2.3.1.1 Gronden met diepe antropogene humus A horizont

Belangrijke oppervlakten vertonen een diepe, humeuze bovengrond. Bij een gedeelte van deze gronden greep een eolische zandaanvoer plaats gedurende de bebouwing, zodat de ophoging er slechts gedeeltelijk aan menselijke invloed te wijten is. Dit is onder andere het geval voor diep humeuze gronden met bruinachtige bovengrond die algemeen voorkomen in de nabijheid van valleien.
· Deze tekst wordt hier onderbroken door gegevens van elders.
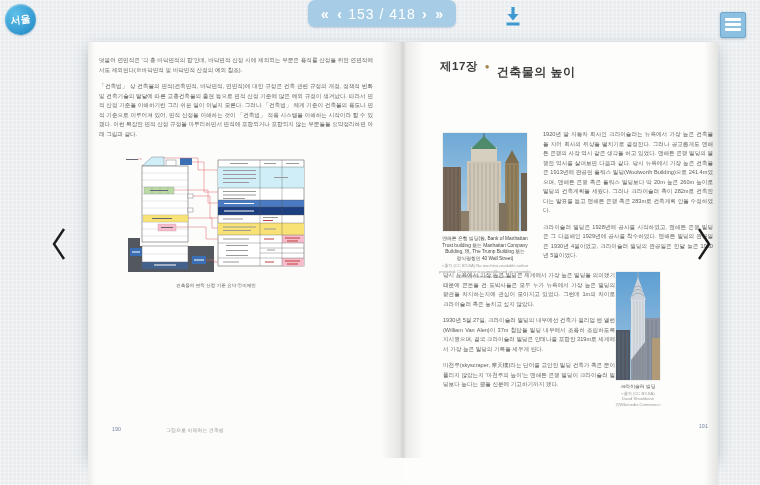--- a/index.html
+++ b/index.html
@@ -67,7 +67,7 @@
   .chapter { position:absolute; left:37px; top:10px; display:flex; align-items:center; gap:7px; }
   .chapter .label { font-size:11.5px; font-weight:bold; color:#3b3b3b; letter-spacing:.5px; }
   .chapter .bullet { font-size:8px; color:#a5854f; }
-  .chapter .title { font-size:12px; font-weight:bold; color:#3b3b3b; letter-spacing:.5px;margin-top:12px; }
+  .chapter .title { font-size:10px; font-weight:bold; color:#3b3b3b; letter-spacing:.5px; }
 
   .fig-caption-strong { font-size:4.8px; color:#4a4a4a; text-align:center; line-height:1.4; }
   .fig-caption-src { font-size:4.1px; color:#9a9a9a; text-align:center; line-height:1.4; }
Gronden met grijsachtige bovengrond worden daarentegen meestal in de omgeving van woningen aangetroffen, zodat mag verondersteld worden dat hier vooral met plaggen (organisch materiaal vermengd met minerale bestanddelen, vooral zand) bemest werd.

Sommige diepe humeuze bodems zijn ontstaan én door natuurlijke opstuiving én door plaggenbemesting10.

2.3.1.2 Gronden met weinig duidelijke humus en/of ijzer B horizont

De zandige sedimenten die op het einde van het Tertiair aan het oppervlak voorkwamen, vertonen sporen van een verwering die doorgegaan is onder een warm en vochtig klimaat. De actuele podzolisatieverschijnselen hebben zich op dit relict bodemprofiel voltrokken. Door uitspoeling van humus en ijzer is een podzolachtige bodem ontstaan. In het zandige Diestiaan is de oxydatie van het glauconiet duidelijk waarneembaar en vormde zich een bruinrode podzolachtige bodem. Het materiaal van het Diestiaan dat tijdens het Holoceen verplaatst werd, vertoont dezelfde ontwikkeling als het autochtoon moedermateriaal.

Op de holocene stuifzanden is dezelfde bodemvorming minder uitgesproken wegens het lager ijzergehalte. Het betreft in de meeste gevallen een humusaccumulatie en een zwakke ijzeraanrijking11.

2.3.2 Terreinwaarnemingen

Op de bodemkaart is er een onderscheid tussen de diep humeuze gronden (..m) en de gronden met weinig duidelijke humus en/of ijzer B horizont (..f). Twee bodemprofielen in proefsleuf 22 van het vooronderzoek vertonen beide bodems. (fig. 6). Beide werden ook teruggevonden in de boringen.

9 Baeyens 1960: 40. 10 Baeyens 1960: 18 11 Baeyens 1960: 17 - 18.

(16)

10

Fig. 6: Lokalisatie van de referentieprofielen in proefsleuf 22.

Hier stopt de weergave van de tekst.